То, что я теряю
То, что я теряю
Всю ночь я не спала. Вернее, после бесплодной и безнадежной попытки уснуть я зажгла свет и принялась читать a livre ouvert[8] «Северное Сияние». Глаза слипались от усталости — ведь я на работе себя не щадила, но стоило погасить свет, как я сразу понимала, что не усну. Думала. Старалась додумать до конца, разобраться, понять.
Ясно одно: меня втянуло в водоворот и центростремительной силой увлекает в глубь воронки. Казалось бы, это и должно меня больше всего огорчать. Отчего же получается как-то не так?..
Рушатся все карточные домики: надежда выйти на пенсию, поселиться со своей старушкой где-нибудь на юге, копаться в земле, выращивать цветы и чувствовать на себе ласковый взгляд матери, изредка ходить в горы, впитывать в себя все то чистое, что может дать только контакт с природой, и обо всем этом рассказывать ей, моей родной, любимой… Это не современно? Ну и пусть. Небо тоже не современно, и восход солнца, и вечерняя заря, и звезды. Все это вечно. И — прекрасно.

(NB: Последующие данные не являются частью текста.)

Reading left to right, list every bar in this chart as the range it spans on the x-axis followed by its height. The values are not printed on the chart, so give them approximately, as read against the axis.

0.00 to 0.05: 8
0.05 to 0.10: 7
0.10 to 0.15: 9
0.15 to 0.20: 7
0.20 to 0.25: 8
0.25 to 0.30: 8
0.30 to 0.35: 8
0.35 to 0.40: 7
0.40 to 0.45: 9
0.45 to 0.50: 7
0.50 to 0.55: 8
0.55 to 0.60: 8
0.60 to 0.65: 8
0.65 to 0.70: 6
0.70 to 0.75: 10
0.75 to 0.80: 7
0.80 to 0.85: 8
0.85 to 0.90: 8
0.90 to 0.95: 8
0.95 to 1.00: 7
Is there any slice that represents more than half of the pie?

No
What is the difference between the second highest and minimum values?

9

Разумеется, тяжело расстаться с наивной картиной такого буколического счастья. Противно чувствовать себя «на мушке» и осязать липкий взгляд вездесущих «ангелов-хранителей». Никогда не иметь друзей. Даже просто знакомых: ведь страх делает людей подлецами.
Наконец, материальная катастрофа. Семь с половиной лет работы на шахте Заполярья считаются как 15 лет подземного стажа, что дает мне право на пенсию в 1200 рублей. И лишь имея обеспеченных 1200 рублей ежемесячно, я имею право взять из заграницы на иждивение свою мать.

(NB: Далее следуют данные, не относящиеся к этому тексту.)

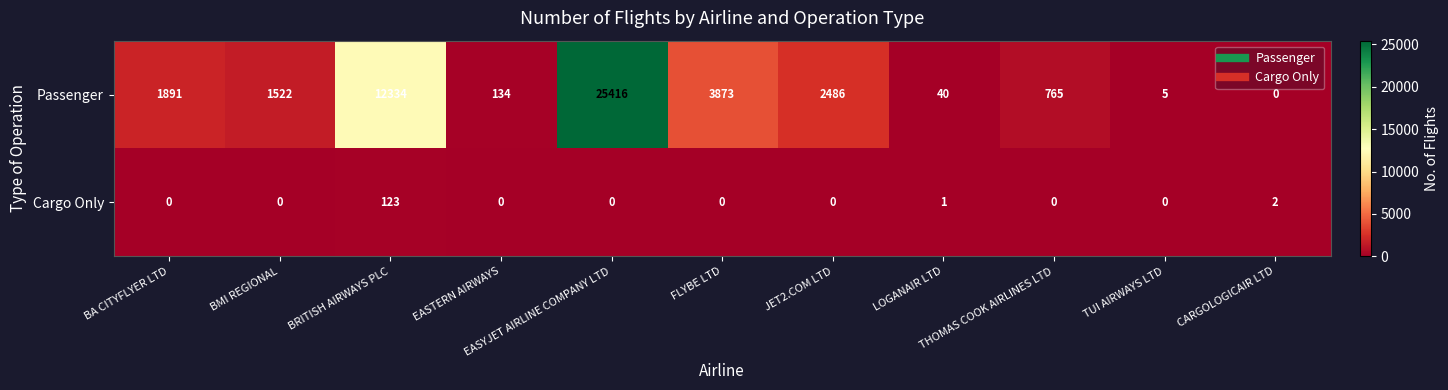

What is the sum of all Passenger values?

48466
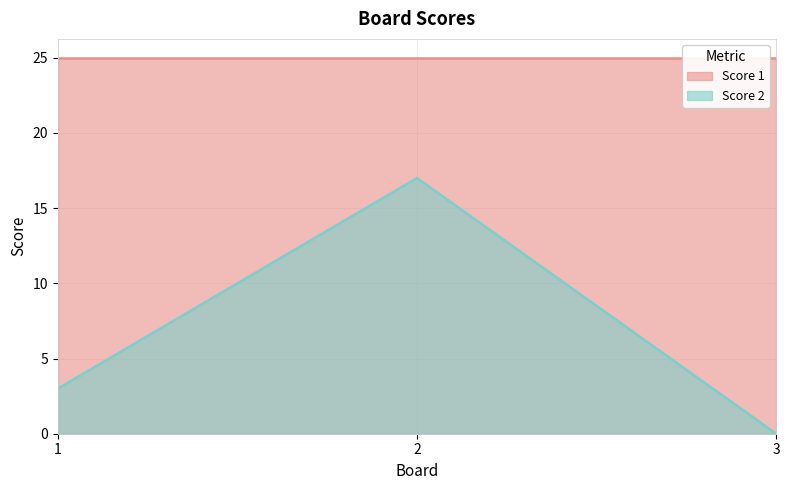

What is the change in value from 2 to 3?

-17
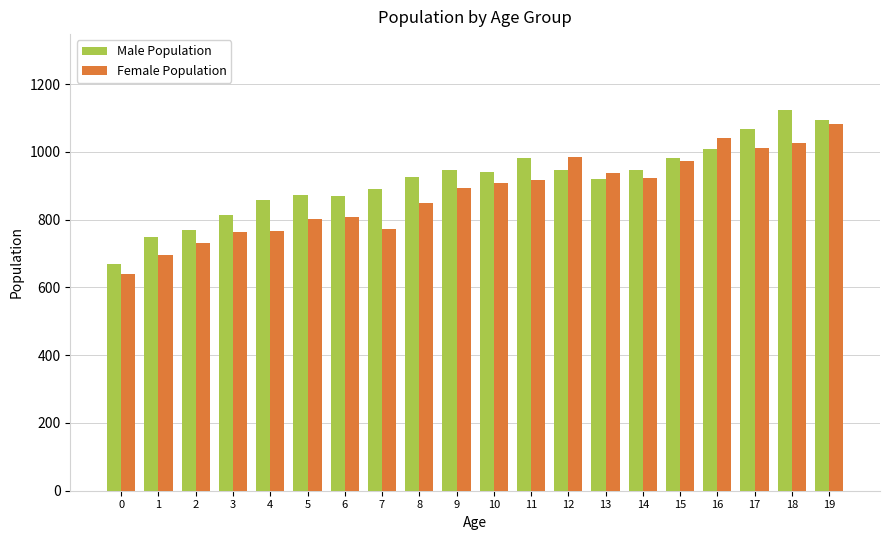

What are all the series names shown in the legend?

Male Population, Female Population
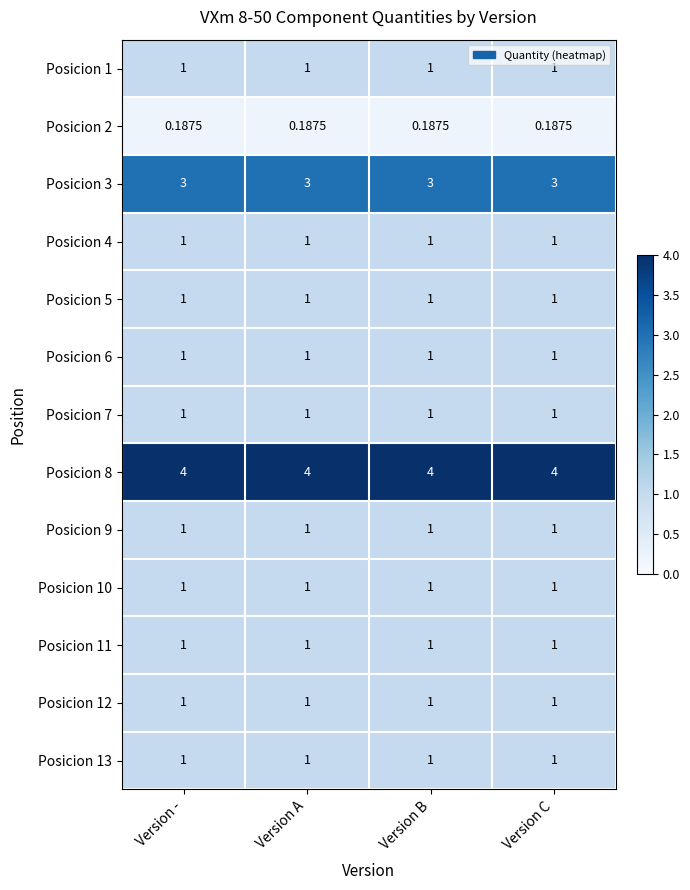

What is the greatest value displayed?

4.0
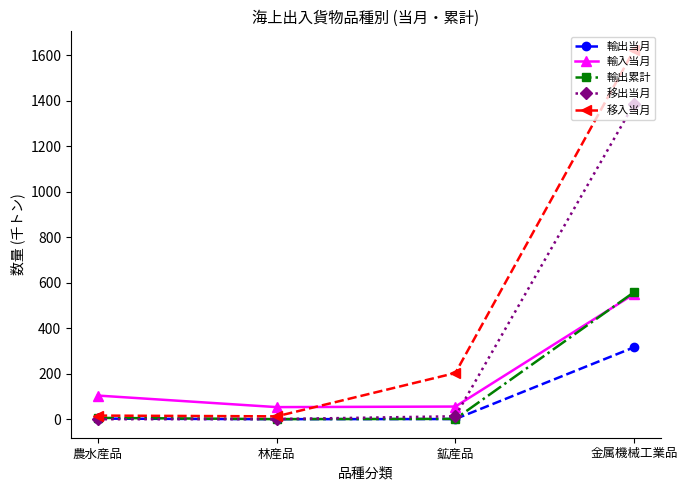

At which label is 移入当月 closest to 818?

鉱産品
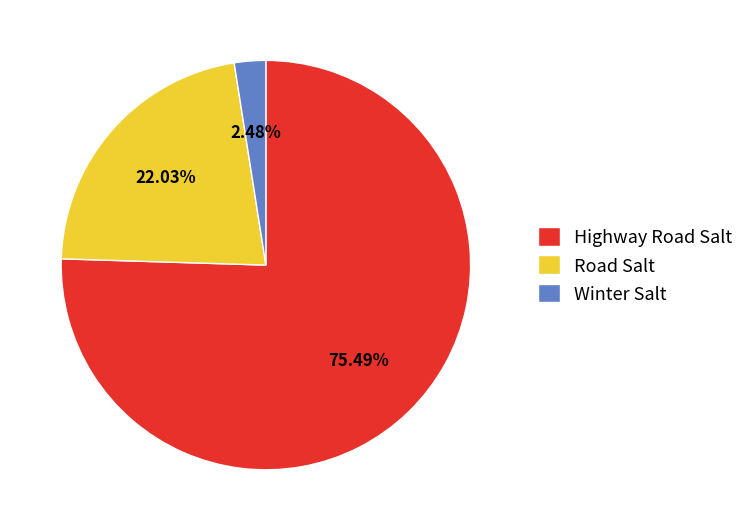

What is the largest slice in the pie chart?

Highway Road Salt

Изгнанная за недостойное поведение из Норильска, я лишаюсь льготного стажа. С чем я остаюсь? Семь с половиной лет трудового стажа. И только. Право на пенсию я получу… через 12 лет, когда мне будет 65 лет, а маме — 95. Hо где и кем я смогу работать на материке?
А мама так ждет! Она считает дни! Все это равносильно смертному приговору. Мне. И моей матери.

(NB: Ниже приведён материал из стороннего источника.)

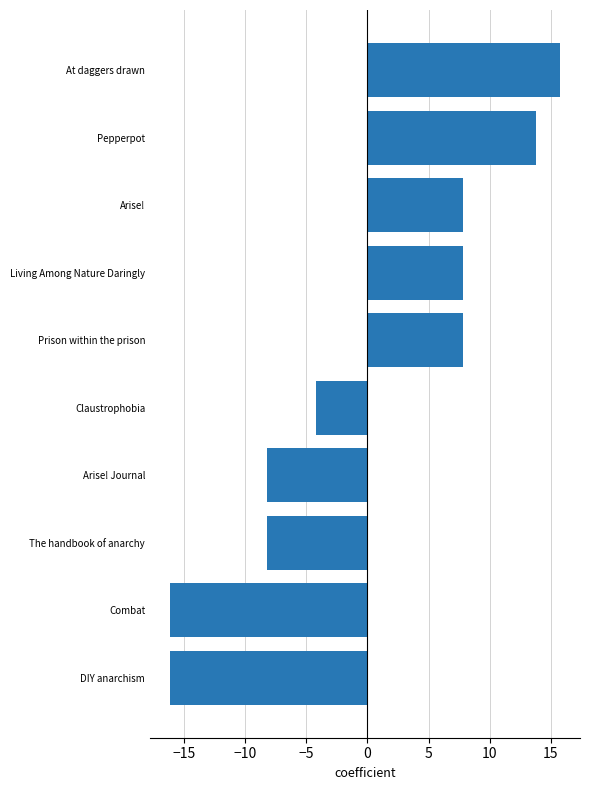

What is the difference between the second highest and minimum values?

30.0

Но ведь со смертью я уже сколько лет играю в кошки-мышки. И нервы у меня выдерживают.
Так что же меня так подкосило?!
Пусть это смешно, но эта та куча мусора, которая осталась на том месте, где когда-то стоял «испанский замок» — моя шахта, на чьем фронтоне красовались священные для меня слова: «Труд — дело чести, славы, доблести и геройства».